### 阅读文本
━━━━━━━━━━━━━━━━━━━━━━━━━━━━━━
01
“珍爱今天的生活,我们大可不必借助于毁灭性的灾难。”
如果我们受到死亡的威胁,正如您所说的那样,我想生命对于我们会突然变得无比美妙。您想,在我们的生活中,其实有多少计划、旅行、爱情、研究被我们的惰性无形地搁置,被我们对来日方长的确信不断地推迟延期。
然而,所有这一切却在永远成为不可能的情况下重新变得美好!啊!如若这一次毁灭性的灾难没有发生,我们肯定会不失时机地去参观卢浮宫的新展厅,拜倒在X小姐的脚下,访问印度。假使毁灭性的灾难没有发生,我们就根本不会去做这一切,因为我们重又回到了正常的生活当中,心不在焉的生活态度让欲望变得麻木不仁。
然而,为了珍爱今天的生活,我们大可不必借助于毁灭性的灾难。只要想到我们是人类,今天晚上死亡可能降临,这就足够了。
(原文标题为《一个小问题:假如世界末日来临……您会做什么?》,发表于1922年8月14日的《不妥协者》上。)
02
“我们一生中有许多时间可能就此永远不复再现。”
对于智力,我越来越觉得没有什么值得重视的了。我认为作家只有摆脱智力,才能在我们获得的种种印象中将事物真正抓住,也就是说,真正达到事物本身,取得艺术的惟一内容。智力以过去时间的名义提供给我们的东西,也未必就是那种东西。
我们生命中每小时一经逝去,立即寄寓并隐匿在某种物质对象之中,就像有些民间传说所说死者的灵魂那种情形一样。生命的一小时被拘禁于特定物质对象之中,这一对象如果我们没有发现,它就永远寄存其中。
━━━━━━━━━━━━━━━━━━━━━━━━━━━━━━
### 提取材料
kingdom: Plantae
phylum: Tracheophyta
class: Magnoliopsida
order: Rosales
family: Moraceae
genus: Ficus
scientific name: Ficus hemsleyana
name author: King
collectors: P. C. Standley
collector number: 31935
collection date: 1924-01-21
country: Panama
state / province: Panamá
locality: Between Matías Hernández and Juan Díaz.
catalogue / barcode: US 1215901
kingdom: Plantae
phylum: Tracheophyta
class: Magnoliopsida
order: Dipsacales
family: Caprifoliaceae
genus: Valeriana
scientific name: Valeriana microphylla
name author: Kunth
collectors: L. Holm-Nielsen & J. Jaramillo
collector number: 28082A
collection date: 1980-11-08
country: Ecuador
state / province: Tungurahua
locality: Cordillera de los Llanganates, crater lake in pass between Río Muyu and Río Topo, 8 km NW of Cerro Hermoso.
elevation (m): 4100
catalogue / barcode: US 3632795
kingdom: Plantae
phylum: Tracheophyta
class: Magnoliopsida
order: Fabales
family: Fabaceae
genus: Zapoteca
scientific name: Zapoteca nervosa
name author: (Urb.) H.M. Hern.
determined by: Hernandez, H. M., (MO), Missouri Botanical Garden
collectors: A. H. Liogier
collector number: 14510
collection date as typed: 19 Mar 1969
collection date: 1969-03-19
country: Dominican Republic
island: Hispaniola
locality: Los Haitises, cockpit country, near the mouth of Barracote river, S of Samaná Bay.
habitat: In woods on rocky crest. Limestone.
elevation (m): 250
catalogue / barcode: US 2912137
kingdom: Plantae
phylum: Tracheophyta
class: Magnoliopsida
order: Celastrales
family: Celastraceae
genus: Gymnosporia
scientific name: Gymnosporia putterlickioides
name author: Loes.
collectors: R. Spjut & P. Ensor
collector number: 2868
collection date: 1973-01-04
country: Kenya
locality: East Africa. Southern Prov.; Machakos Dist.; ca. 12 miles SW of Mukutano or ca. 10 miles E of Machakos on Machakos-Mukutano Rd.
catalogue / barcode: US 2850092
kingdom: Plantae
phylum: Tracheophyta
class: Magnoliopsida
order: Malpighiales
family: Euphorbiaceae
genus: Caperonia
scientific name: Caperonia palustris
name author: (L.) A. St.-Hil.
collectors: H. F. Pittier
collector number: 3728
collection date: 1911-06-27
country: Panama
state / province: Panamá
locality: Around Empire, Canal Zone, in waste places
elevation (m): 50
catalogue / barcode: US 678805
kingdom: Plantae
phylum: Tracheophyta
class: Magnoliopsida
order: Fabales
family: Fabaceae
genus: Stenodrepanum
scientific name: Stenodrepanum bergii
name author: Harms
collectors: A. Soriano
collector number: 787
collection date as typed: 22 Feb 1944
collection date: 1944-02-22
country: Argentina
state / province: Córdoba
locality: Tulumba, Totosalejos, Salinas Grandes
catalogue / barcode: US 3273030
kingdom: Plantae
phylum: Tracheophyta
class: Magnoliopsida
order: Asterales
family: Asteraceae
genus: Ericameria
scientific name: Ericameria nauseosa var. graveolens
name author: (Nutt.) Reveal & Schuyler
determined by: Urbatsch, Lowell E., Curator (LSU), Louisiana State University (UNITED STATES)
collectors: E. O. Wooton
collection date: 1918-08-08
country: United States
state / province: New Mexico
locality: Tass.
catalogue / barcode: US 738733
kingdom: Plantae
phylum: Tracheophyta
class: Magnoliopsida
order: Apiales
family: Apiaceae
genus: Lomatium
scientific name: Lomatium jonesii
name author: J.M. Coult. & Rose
━━━━━━━━━━━━━━━━━━━━━━━━━━━━━━
### 给定指令
逐字抄录阅读文本中以含有“然而,所有这一切却在永远成为”的字句开头、以“上死亡可能降临,这就足够了。”结尾的部分。 这些记录取自另一来源，与阅读文本无关。

### 完整作答
然而,所有这一切却在永远成为不可能的情况下重新变得美好!啊!如若这一次毁灭性的灾难没有发生,我们肯定会不失时机地去参观卢浮宫的新展厅,拜倒在X小姐的脚下,访问印度。假使毁灭性的灾难没有发生,我们就根本不会去做这一切,因为我们重又回到了正常的生活当中,心不在焉的生活态度让欲望变得麻木不仁。
然而,为了珍爱今天的生活,我们大可不必借助于毁灭性的灾难。只要想到我们是人类,今天晚上死亡可能降临,这就足够了。